Poland has not appeared to comply with Russian demands.

Piotr Naimski, Warsaw’s Commissioner for Strategic Energy Infrastructure, revealed Poland would not pay in Russian rubles and claimed the country was prepared for any retaliation from the Kremlin.

Mr Naimski said: “We will not pay.

“Various possibilities and risks are being considered and we’re prepared for them.

“If it is necessary, and if such a decision is made, we’re able to cut ourselves off from the gas supplies at a moment’s notice, and we’re ready for Russian actions, including an interruption in supplies.”

The Polish Prime Minister has also waded into the most recent rise in tension between Warsaw and Moscow.

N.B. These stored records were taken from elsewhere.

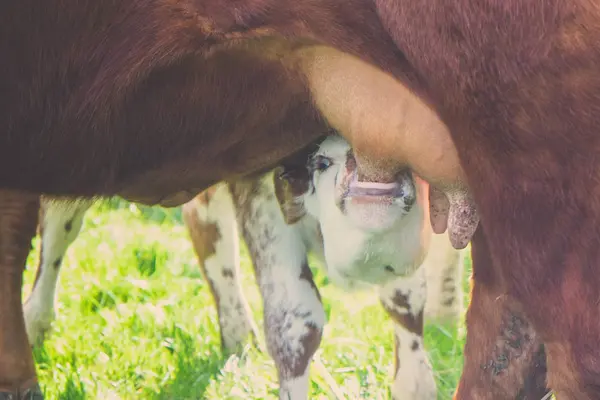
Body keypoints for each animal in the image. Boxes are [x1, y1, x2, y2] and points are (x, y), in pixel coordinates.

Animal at [23, 136, 466, 398]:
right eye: (322, 161)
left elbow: (405, 300)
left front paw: (416, 384)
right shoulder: (260, 185)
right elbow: (295, 322)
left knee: (205, 226)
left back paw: (238, 337)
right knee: (59, 229)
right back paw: (33, 323)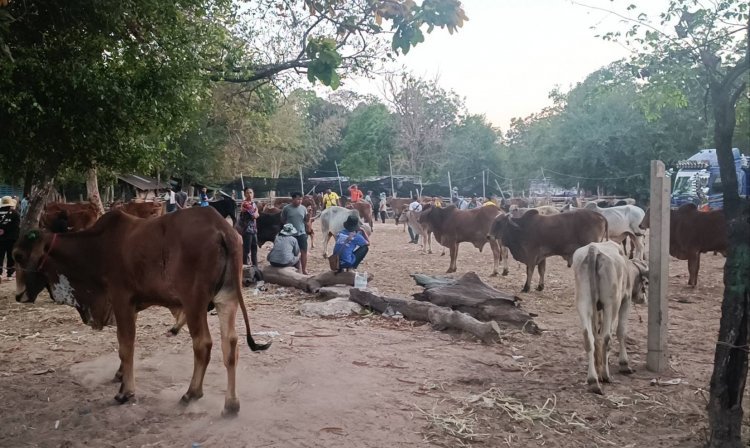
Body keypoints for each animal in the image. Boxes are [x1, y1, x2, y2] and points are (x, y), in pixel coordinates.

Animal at [13, 208, 270, 414]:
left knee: (203, 344)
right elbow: (124, 347)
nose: (18, 295)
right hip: (227, 298)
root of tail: (222, 229)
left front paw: (126, 392)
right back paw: (231, 404)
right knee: (231, 344)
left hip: (194, 302)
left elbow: (125, 345)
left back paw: (192, 393)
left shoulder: (120, 300)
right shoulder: (131, 306)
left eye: (19, 256)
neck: (97, 247)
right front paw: (120, 376)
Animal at [572, 242, 648, 396]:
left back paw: (593, 380)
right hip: (611, 304)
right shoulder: (625, 301)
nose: (644, 299)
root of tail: (593, 248)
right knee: (607, 337)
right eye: (646, 283)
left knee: (589, 338)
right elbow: (621, 332)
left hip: (583, 303)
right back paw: (605, 375)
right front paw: (624, 364)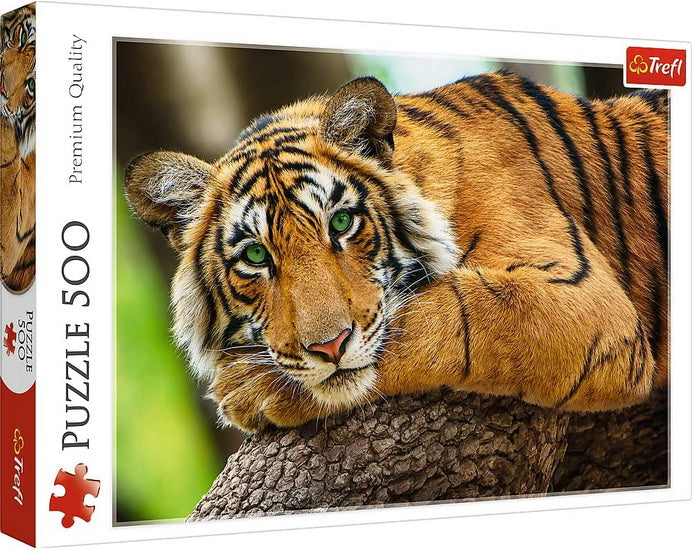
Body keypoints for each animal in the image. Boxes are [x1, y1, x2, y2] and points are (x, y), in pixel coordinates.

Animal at [124, 70, 668, 433]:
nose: (329, 348)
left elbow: (446, 314)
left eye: (341, 223)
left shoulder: (583, 299)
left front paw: (247, 389)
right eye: (256, 257)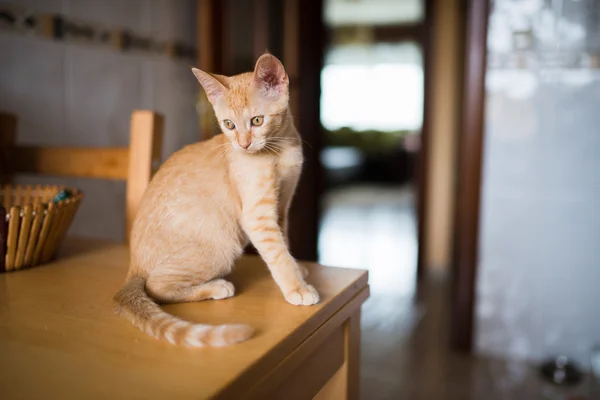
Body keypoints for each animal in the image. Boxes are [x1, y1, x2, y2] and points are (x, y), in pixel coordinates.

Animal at [113, 53, 318, 346]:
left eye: (257, 121)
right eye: (228, 125)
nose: (243, 145)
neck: (278, 151)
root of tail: (133, 268)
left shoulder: (282, 206)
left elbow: (284, 244)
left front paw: (298, 270)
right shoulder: (257, 216)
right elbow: (278, 254)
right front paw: (297, 288)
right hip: (221, 248)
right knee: (155, 286)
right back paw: (217, 287)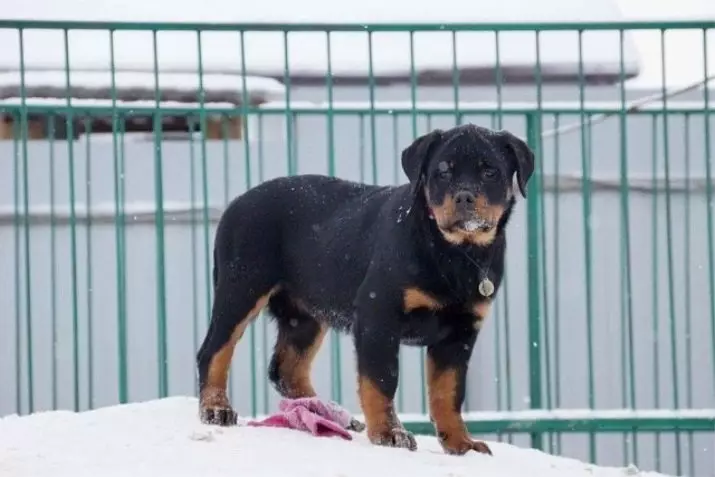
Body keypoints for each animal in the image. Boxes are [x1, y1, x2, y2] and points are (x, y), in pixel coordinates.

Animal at [194, 122, 532, 454]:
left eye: (490, 172)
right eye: (442, 172)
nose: (463, 197)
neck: (456, 252)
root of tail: (235, 203)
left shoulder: (460, 332)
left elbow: (448, 392)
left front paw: (461, 443)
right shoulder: (378, 314)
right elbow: (381, 379)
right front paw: (389, 433)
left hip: (305, 313)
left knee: (286, 368)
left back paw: (326, 414)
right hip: (242, 287)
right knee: (214, 350)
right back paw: (216, 409)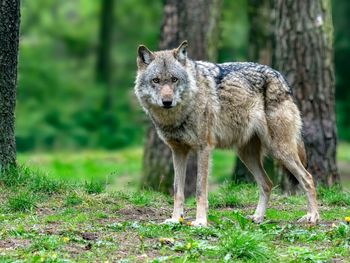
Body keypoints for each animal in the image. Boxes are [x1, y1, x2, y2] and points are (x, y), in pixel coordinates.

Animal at [134, 40, 320, 227]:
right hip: (246, 154)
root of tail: (282, 78)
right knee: (267, 184)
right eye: (156, 80)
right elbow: (177, 191)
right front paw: (174, 219)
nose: (167, 102)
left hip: (279, 150)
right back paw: (257, 217)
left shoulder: (204, 149)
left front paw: (200, 221)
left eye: (174, 79)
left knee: (308, 178)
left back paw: (312, 216)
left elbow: (200, 191)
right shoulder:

Mateusz Morawiecki, who replaced Beata Szydlo as Prime Minister in December 2017, said: “We have been threatened with the suspension of gas supplies by Gazprom and have taken steps to diversify supplies.

“We will protect Poland against this Russian measure.”

Warsaw also announced it would include Gazprom, which is majority state-owned and based in St Petersburg, on a new list of economic sanctions against 50 businesses and oligarchs in Russia.

Poland is also particularly dependent on Russian supplies.

According to the Forum Energii think tank, Poland procures almost half of its gas supplies from Russia.

Despite its gas dependency, Warsaw has repeatedly urged for the EU to immediately embargo imports of Russian fossil fuels in a bid to hamper Putin’s war efforts.

Poland will replace its Russian supplies with gas from Norway via the new Baltic Pipe, which is expected to be operational by the end of 2022.

The European Commission has called on EU member states, which has included Poland since its accession in 2004 and Bulgaria since 2007, to continue to pay Russia in € to avoid breaching sanctions.